他滿嘴的泥巴,眼睛還在流淚,眼下的毛都被淚水沾濕了,看起來真是太可憐了。
可憐得楚魚噗嗤一聲笑了出來。
裴行知一時無言,不知道該說什么,聽到楚魚的笑聲,忍不住撫了撫額。
謝云珩已經幾步上前,到了石桌旁,滿臉擔憂地大喊:“嬰弟!你莫不是喪心病狂了?一個人……兔在這吃什么土?大哥這里有胡蘿卜,你別吃土了,吃胡蘿卜!”
可惜他的嬰弟陷在自己的思緒里,還在不停哭,不停吃土。
楚魚和裴行知一看,立刻也湊上前。
楚魚:“嬰二哥!你醒醒!”
她伸手揪了揪嬰離的耳朵,想要把他提起來,但竟是提不起來,他沉得要命,仿佛屁股牢牢地粘在那石桌上了一樣。
嬰離還在嘶吼哭喊:“我吃,我一定吃,吃的白白胖胖!”
裴行知也伸手拽了拽嬰離,但是嬰離不為所動,兩只小爪子不停刨土,不停地把土撈進嘴里吃。

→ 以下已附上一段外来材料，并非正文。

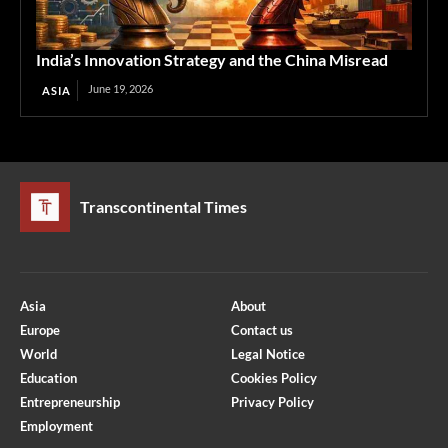
India’s Innovation Strategy and the China Misread
June 19, 2026
ASIA
Transcontinental Times
Asia
About
Europe
Contact us
World
Legal Notice
Education
Cookies Policy
Entrepreneurship
Privacy Policy
Employment
Optimized by Seraphinite Accelerator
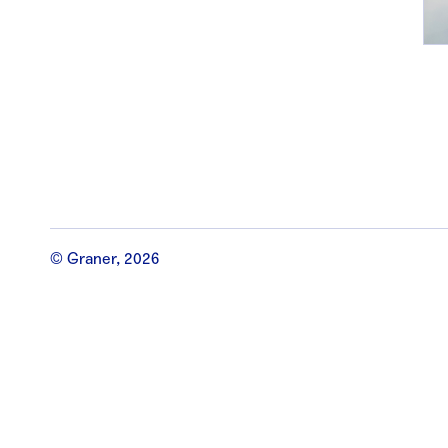
© Graner, 2026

楚魚蹲下身來,就看到了嬰離冰藍色的眼睛里有一團黑氣,那黑氣成螺旋樣盤桓在里面。
謝云珩在一邊瘋狂搖晃嬰離,揪起他的耳朵在他耳旁大喊:“嬰弟!嬰弟!”
裴行知冷靜判斷:“嬰二哥是陷入幻覺了。”
楚魚也是這么想的。
三人面面相覷,不知道怎么應對現在這情況,而且馬上裴行知就要去赤獄戰場,在這耽誤不了太長時間。

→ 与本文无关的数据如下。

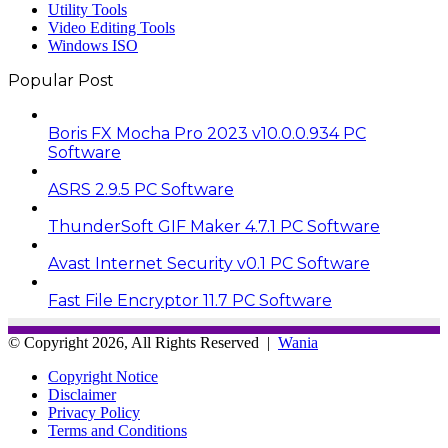
Utility Tools
Video Editing Tools
Windows ISO
Popular Post
Boris FX Mocha Pro 2023 v10.0.0.934 PC
Software
ASRS 2.9.5 PC Software
ThunderSoft GIF Maker 4.7.1 PC Software
Avast Internet Security v0.1 PC Software
Fast File Encryptor 11.7 PC Software
© Copyright 2026, All Rights Reserved |
Wania
Copyright Notice
Disclaimer
Privacy Policy
Terms and Conditions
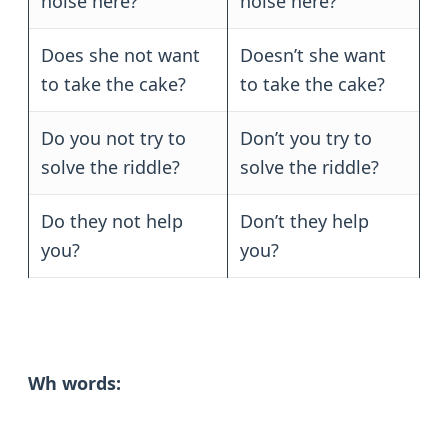
noise here?
noise here?
Does she not want
Doesn’t she want
to take the cake?
to take the cake?
Do you not try to
Don’t you try to
solve the riddle?
solve the riddle?
Do they not help
Don’t they help
you?
you?
Wh words:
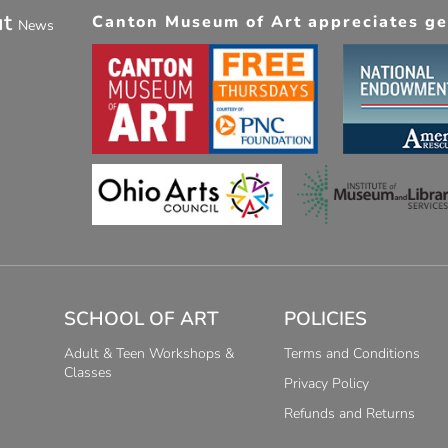
ut
Canton Museum of Art appreciates gen
News
SCHOOL OF ART
POLICIES
Adult & Teen Workshops &
Terms and Conditions
Classes
Privacy Policy
Refunds and Returns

一旦去戰場,戰役不結束是不會回來的,就算謝云珩可以留下來,但是……
楚魚想,搞不好謝云珩就要搞出什么事來,要么就和嬰離一起陷入這吃土的幻覺。
就在空氣沉默下來時,桌子上那只傻兔子終于動了。
楚魚看到傻兔子嬰二哥蹦蹦跳跳從石桌上跳了幾下,自己在石桌上平躺了下來,仿佛有一把菜刀在他身上“叨叨叨”得亂剁一樣。
他哭得凄風苦雨。
沒一會兒,他又像是一抹游魂一樣,從石桌上爬起來,蹦蹦跳跳地跳下了石桌,往石洞里面跳。
楚魚三人一言難盡地跟在后面往里走。
石洞里面,有一間石牢,石牢里有一張已經腐敗了的一半的板床,上面爛糟糟的,卻有一具尸骸,那尸骸發黑,已然不知道死去多少年,骨頭上散發著一縷縷魔氣。
這人,要么是生前被魔氣侵染,要么本身就是魔族。
楚魚是分不清這兩者區別的,只轉頭看向裴行知,他作為裴家重點培養的下一代家主,這些應該很擅長分辨。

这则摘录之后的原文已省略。